The Portage County Coroner’s Office, the Mental Health & Recovery Board of Portage County, and the Portage County Health District would like to alert the community to the extreme risk of overdose and direct residents to resources.

No drugs are safe. If a person is using drugs, do not use alone and have naloxone. Naloxone is available at no cost for Portage County residents through Project DAWN. For an appointment contact the Portage County Health District at 330-296-9919 or Townhall II at 330-678-3006.

No appointments are needed this week, March 28-31 at the Portage Health District between 8:00am-4:30pm. Drop by to get a free kit at 999 East Main Street, Ravenna (next to Marc’s).

Unintentional drug overdose deaths in Portage County continues to be driven by fentanyl, often in combination with other drugs such as cocaine and methamphetamine. It is believed that many people who died of an overdose may not have known they were taking fentanyl.

Overdoses affect people from all walks of life. It can happen to your neighbors, friends, and family members. It is important to be aware of the signs of an overdose and to call 911 immediately. Sometimes it can be difficult to tell if a person is just very high or experiencing an overdose. If you’re having a hard time telling the difference, it is best to treat the situation like an overdose – it could save someone’s life.

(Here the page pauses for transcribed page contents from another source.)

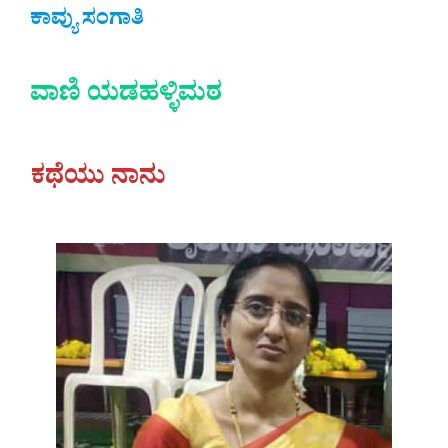
ಕಾವ್ಯು ಸಂಗಾತಿ
ವಾಣಿ ಯಡಹಳ್ಳಿಮಠ
ಕಥೆಯು ನಾನು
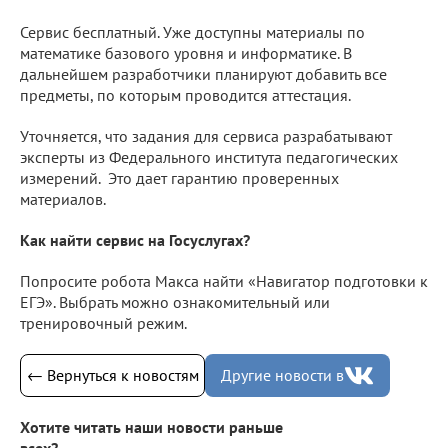
Сервис бесплатный. Уже доступны материалы по
математике базового уровня и информатике. В
дальнейшем разработчики планируют добавить все
предметы, по которым проводится аттестация.
Уточняется, что задания для сервиса разрабатывают
эксперты из Федерального института педагогических
измерений. Это дает гарантию проверенных
материалов.
Как найти сервис на Госуслугах?
Попросите робота Макса найти «Навигатор подготовки к
ЕГЭ». Выбрать можно ознакомительный или
тренировочный режим.
← Вернуться к новостям
Другие новости в
Хотите читать наши новости раньше
всех?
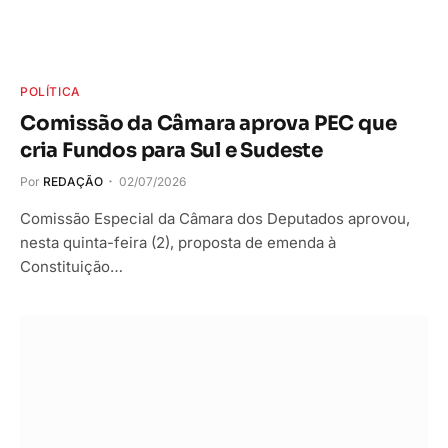
POLÍTICA
Comissão da Câmara aprova PEC que
cria Fundos para Sul e Sudeste
Por
REDAÇÃO
02/07/2026
Comissão Especial da Câmara dos Deputados aprovou,
nesta quinta-feira (2), proposta de emenda à
Constituição…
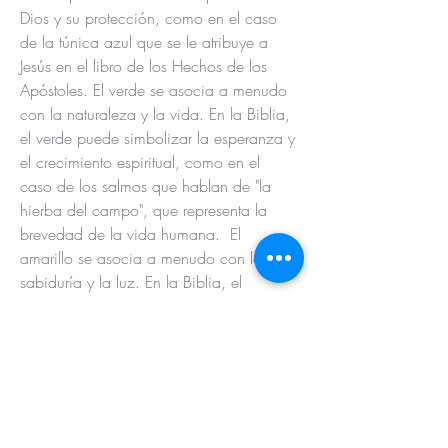
Dios y su protección, como en el caso 
de la túnica azul que se le atribuye a 
Jesús en el libro de los Hechos de los 
Apóstoles. El verde se asocia a menudo 
con la naturaleza y la vida. En la Biblia, 
el verde puede simbolizar la esperanza y 
el crecimiento espiritual, como en el 
caso de los salmos que hablan de "la 
hierba del campo", que representa la 
brevedad de la vida humana.  El 
amarillo se asocia a menudo con la 
sabiduría y la luz. En la Biblia, el 
amarillo puede simbolizar la gloria de 
Dios y la presencia del Espíritu Santo, 
como en el caso de la descripción del 
vestido de Jesús como "resplandeciente 
como el sol" en el Evangelio de Mateo. 
Morado: El morado se asocia a menudo 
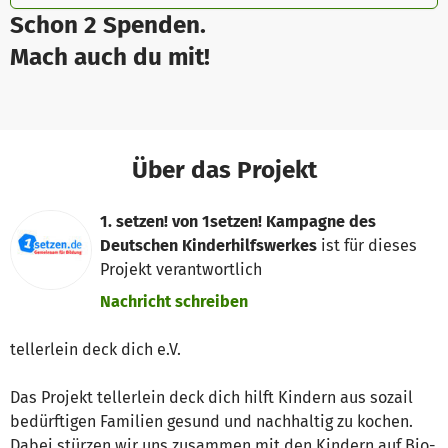
Schon 2 Spenden.
Mach auch du mit!
Über das Projekt
1. setzen! von 1setzen! Kampagne des
Deutschen Kinderhilfswerkes
ist für dieses
Projekt verantwortlich
Nachricht schreiben
tellerlein deck dich e.V.
Das Projekt tellerlein deck dich hilft Kindern aus sozail
bedürftigen Familien gesund und nachhaltig zu kochen.
Dabei stürzen wir uns zusammen mit den Kindern auf Bio-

Signs of a person being very high and using downers like heroin, or pills include contracted pupils, slurred speech, nodding off, and scratching due to itchy skin. Do not leave them alone. If the person is still conscious, walk them around, keep them awake, and monitor their breathing.

The following are signs of an overdose: loss of consciousness, slow, shallow breathing, vomiting, ashen or pale skin, fingernails and lips turning blue or black, choking sounds, or a snore-like gurgling noise. It is rare for someone to die immediately from an overdose. When people survive, it’s because someone was there to respond. The most important thing is to act right away and call 911.

Also, realize that treatment for substance use disorder works, and people do recover. Portage County has the continuum of care available from withdrawal management (detox) and residential treatment to medication-assisted treatment, counseling, and peer support. For information and resources contact the Addiction Helpline at 330-678-3006.